Combine classification algorithms to predict the winner of each game
Kyle Johnson
Being able to predict the future, even just slightly better than a coin flip, can be enourmously lucrative. Without having a crystal ball, the next best thing that we can do is harness the power of large datasets to find hidden patterns that can be used to give a slight edge in making large amounts of predictions. Baseball is perfectly suited for this because virtually everything that happens is quantifiable and repeats hundreds of times per game and each game is repeated thousands of times per year. The goal of this project is to use machine learning techniques to make predictions about Major League Basebal games in such a way that is better than the Vegas book makers. Being able to predict 70% of games correct is of no use if Vegas also predicted those same games correctly; in order to have a useful model, I must create one that consistently makes money when betting against Vegas bookmakers.
Please see the notebook titled "Summary_Start_Here" for a detailed road map through this project in order fully understand the process.
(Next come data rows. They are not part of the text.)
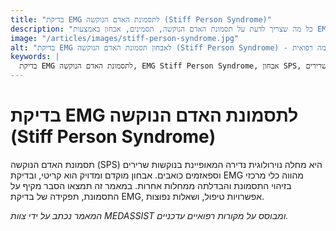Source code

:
 ```yaml
---
title: "בדיקת EMG לתסמונת האדם הנוקשה (Stiff Person Syndrome)"
description: "כל מה שצריך לדעת על תסמונת האדם הנוקשה, תסמינים, אבחון באמצעות EMG, טיפול, ושאלות נפוצות. מדריך מקיף ועדכני."
image: "/articles/images/stiff-person-syndrome.jpg"
alt: "בדיקת EMG לאבחון תסמונת האדם הנוקשה (Stiff Person Syndrome) - הדגמה רפואית"
keywords: |
  בדיקת EMG לתסמונת האדם הנוקשה, EMG Stiff Person Syndrome, אבחון SPS, נוקשות שרירים, ספאזם שרירים, continuous muscle activity, anti-GAD antibodies, טיפול בתסמונת האדם הנוקשה
---
```


# בדיקת EMG לתסמונת האדם הנוקשה (Stiff Person Syndrome)

תסמונת האדם הנוקשה (SPS) היא מחלה נוירולוגית נדירה המאופיינת בנוקשות שרירים וספאזמים כואבים. אבחון מוקדם ומדויק הוא קריטי, ובדיקת EMG מהווה כלי מרכזי בזיהוי התסמונת והבדלתה ממחלות אחרות. במאמר זה תמצאו הסבר מקיף על התסמונת, תפקידה של בדיקת EMG, אפשרויות טיפול, ושאלות נפוצות.

*המאמר נכתב על ידי צוות MEDASSIST ומבוסס על מקורות רפואיים עדכניים.*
-I was able to create a model that predicts MLB games more accurately and more profitably than the Vegas odds in a statistically significant way. I did this by querying data from several online baseball databases and then optimizing several different classification models, before combining them to vote on the outcome of each game.
-Oddly enough, it seems that always betting with the Vegas odds is a profitable strategy but using the model created in this project is potentially almose twice as profitable.
For further exploration, I would use more types of data (new and highly advanced statistics) and more games from previous seasons. I would also automate the process of gathering the necessary data for today's games and publishing a report of which games to bet on.